Light-adjustable lens surgery comes to the UK

December 9, 2009

Ophthalmic surgeon Bobby Qureshi is the first in the UK to implant light-adjustable lenses (LALs), which have the capacity to be altered after surgery to provide the best vision for each individual eye without glasses.

Ophthalmic surgeon Bobby Qureshi is the first in the UK to implant light-adjustable lenses (LALs), which have the capacity to be altered after surgery to provide the best vision for each individual eye without glasses.

What makes the LAL different is the incorporation of unique materials called 'macromers' which were developed by Calhoun Vision Inc in the USA led by a team of Nobel Prize winning scientists. The macromers are designed to be sensitive to harmless ultraviolet light of a specific wavelength. When this light is shone into the eye the macromers link together in a very controlled and specific way called photopolymerisation.

After implantation of the lens the patient's vision is evaluated when the eye has healed, typically at about 2 weeks. Any adjustment required to perfect the vision is carried out at this time with the patient seated comfortably at the digital light delivery device, a machine designed to deliver the exact dose and profile of light onto the LAL to correct any residual errors.
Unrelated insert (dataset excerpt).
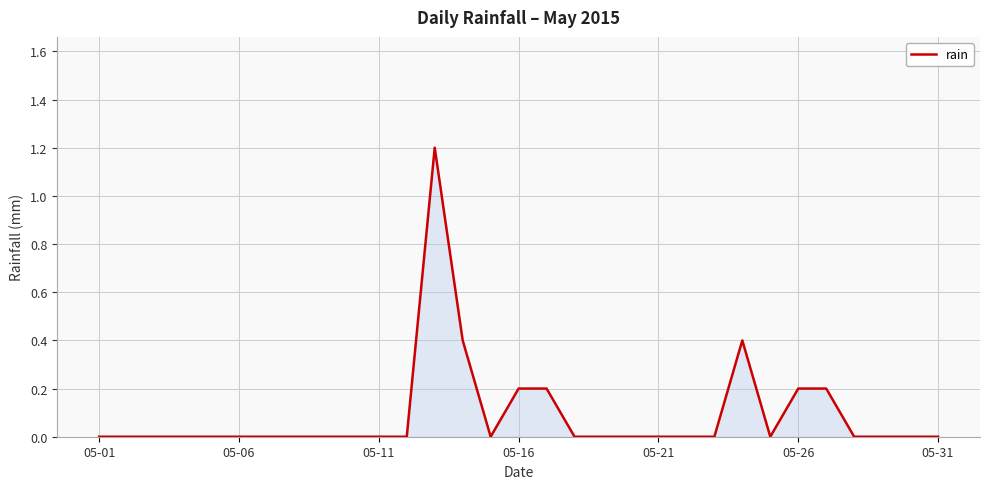

What is the maximum value shown in the chart?

1.2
Light adjustability of the lens is based on the principles of photochemistry and diffusion whereby components incorporated into the lens matrix are photopolymerised on exposure to the UV light.

This means that the light affects the macromers to cause very specific swelling or thinning of the lens implant changing the focus to give the patient the best vision possible for their eye. The process takes less than 2 minutes and can be repeated for further adjustment if required. Once the desired prescription is achieved further UV light is passed through the lens to 'fix' it in position to make the adjustment permanent.

Commenting on the technique, Qureshi told the BBC: “The beauty about the lens is that from the start it was designed so the shape of the lens could be changed from the outside by using light from a particular wavelength,” he said.

“By changing the shape you can change the focus so you can change long-sightedness, short-sightedness and astigmatism (blurring).

“Unlike a conventional lens you can almost guarantee 20/20 vision because you can change and make sure you have corrected any problems.”